Aim of the exercise. In the listing below, locate the lines that hold "применимая" and copy them.

Supplied data.
----------
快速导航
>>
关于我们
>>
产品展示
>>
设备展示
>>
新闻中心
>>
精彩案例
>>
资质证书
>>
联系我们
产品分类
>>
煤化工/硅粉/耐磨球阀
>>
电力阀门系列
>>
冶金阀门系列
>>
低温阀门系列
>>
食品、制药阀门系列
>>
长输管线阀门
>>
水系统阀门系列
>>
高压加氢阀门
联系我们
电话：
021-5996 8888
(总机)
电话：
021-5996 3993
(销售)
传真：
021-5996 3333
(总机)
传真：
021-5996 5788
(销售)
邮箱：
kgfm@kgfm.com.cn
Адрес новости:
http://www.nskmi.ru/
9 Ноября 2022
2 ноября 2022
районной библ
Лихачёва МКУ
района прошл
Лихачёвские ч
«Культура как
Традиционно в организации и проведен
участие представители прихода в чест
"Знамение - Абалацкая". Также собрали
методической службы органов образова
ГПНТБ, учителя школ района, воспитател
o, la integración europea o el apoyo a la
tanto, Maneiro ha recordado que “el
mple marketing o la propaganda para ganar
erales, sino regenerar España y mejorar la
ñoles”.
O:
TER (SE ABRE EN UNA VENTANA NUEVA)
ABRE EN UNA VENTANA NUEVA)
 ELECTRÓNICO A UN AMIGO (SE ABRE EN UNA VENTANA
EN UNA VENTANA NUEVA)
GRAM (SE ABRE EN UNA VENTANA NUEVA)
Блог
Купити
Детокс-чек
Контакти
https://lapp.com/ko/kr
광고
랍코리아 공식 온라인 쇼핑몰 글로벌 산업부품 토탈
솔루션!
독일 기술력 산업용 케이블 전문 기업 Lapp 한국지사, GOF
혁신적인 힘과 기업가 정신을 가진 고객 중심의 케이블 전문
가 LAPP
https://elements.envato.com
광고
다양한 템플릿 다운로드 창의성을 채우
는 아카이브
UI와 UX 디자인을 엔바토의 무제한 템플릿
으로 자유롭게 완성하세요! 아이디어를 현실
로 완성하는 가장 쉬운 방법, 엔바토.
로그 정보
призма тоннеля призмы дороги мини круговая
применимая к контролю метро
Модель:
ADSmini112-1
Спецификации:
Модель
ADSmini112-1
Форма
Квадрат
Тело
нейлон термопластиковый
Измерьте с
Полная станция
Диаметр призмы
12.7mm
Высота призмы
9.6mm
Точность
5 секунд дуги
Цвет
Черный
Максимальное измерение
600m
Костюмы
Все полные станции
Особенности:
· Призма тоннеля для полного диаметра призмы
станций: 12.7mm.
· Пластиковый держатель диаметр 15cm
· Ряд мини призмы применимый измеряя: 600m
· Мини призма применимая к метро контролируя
----------
Expected answer.
применимая к контролю метро
· Мини призма применимая к метро контролируя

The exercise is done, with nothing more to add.